**Action item**
Reproduce, word for word, every line of text in all the items below, leaving out the pictures.

━━━━━━

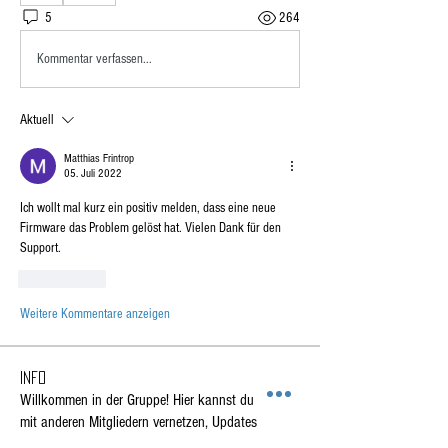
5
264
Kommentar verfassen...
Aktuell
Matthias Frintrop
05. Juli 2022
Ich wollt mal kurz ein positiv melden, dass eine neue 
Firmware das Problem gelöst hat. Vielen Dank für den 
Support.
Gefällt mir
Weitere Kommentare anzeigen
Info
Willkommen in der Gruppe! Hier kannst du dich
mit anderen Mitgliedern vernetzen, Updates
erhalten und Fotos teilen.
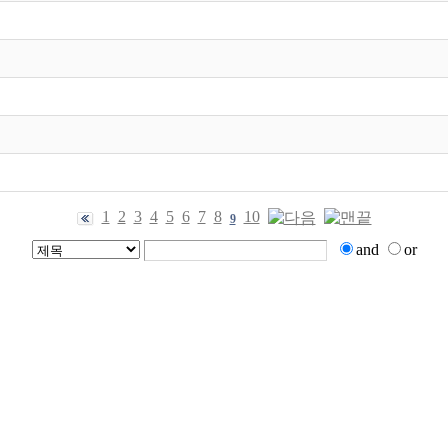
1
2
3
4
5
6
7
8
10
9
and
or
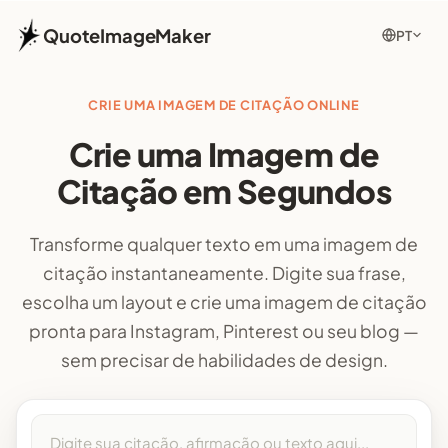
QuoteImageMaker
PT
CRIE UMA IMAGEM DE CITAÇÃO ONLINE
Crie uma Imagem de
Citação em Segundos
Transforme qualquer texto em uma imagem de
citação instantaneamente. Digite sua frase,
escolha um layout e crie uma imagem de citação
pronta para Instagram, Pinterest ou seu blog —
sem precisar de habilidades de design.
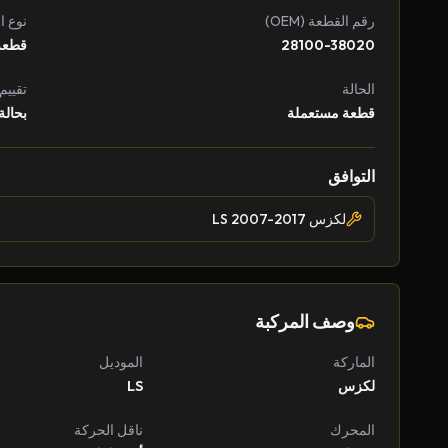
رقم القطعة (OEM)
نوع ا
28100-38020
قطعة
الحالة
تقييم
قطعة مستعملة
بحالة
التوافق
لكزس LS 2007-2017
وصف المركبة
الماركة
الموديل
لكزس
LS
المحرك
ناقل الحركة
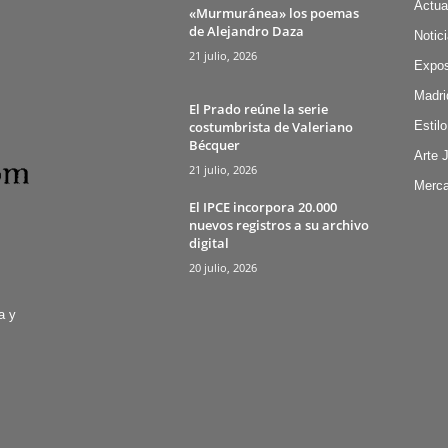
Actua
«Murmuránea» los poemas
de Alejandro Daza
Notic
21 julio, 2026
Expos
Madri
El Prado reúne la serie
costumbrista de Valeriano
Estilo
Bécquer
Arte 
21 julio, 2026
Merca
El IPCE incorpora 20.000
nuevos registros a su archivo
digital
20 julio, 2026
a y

━━━━━━

**Expected answer**
5
264
Kommentar verfassen...
Aktuell
Matthias Frintrop
05. Juli 2022
Ich wollt mal kurz ein positiv melden, dass eine neue 
Firmware das Problem gelöst hat. Vielen Dank für den 
Support.
Gefällt mir
Weitere Kommentare anzeigen
Info
Willkommen in der Gruppe! Hier kannst du dich
mit anderen Mitgliedern vernetzen, Updates
erhalten und Fotos teilen.
1
2
3
4
5
6
7
8
10
9
and
or
QuoteImageMaker
PT
CRIE UMA IMAGEM DE CITAÇÃO ONLINE
Crie uma Imagem de
Citação em Segundos
Transforme qualquer texto em uma imagem de
citação instantaneamente. Digite sua frase,
escolha um layout e crie uma imagem de citação
pronta para Instagram, Pinterest ou seu blog —
sem precisar de habilidades de design.
رقم القطعة (OEM)
نوع ا
28100-38020
قطعة
الحالة
تقييم
قطعة مستعملة
بحالة
التوافق
لكزس LS 2007-2017
وصف المركبة
الماركة
الموديل
لكزس
LS
المحرك
ناقل الحركة
Actua
«Murmuránea» los poemas
de Alejandro Daza
Notic
21 julio, 2026
Expos
Madri
El Prado reúne la serie
costumbrista de Valeriano
Estilo
Bécquer
Arte 
21 julio, 2026
Merca
El IPCE incorpora 20.000
nuevos registros a su archivo
digital
20 julio, 2026
a y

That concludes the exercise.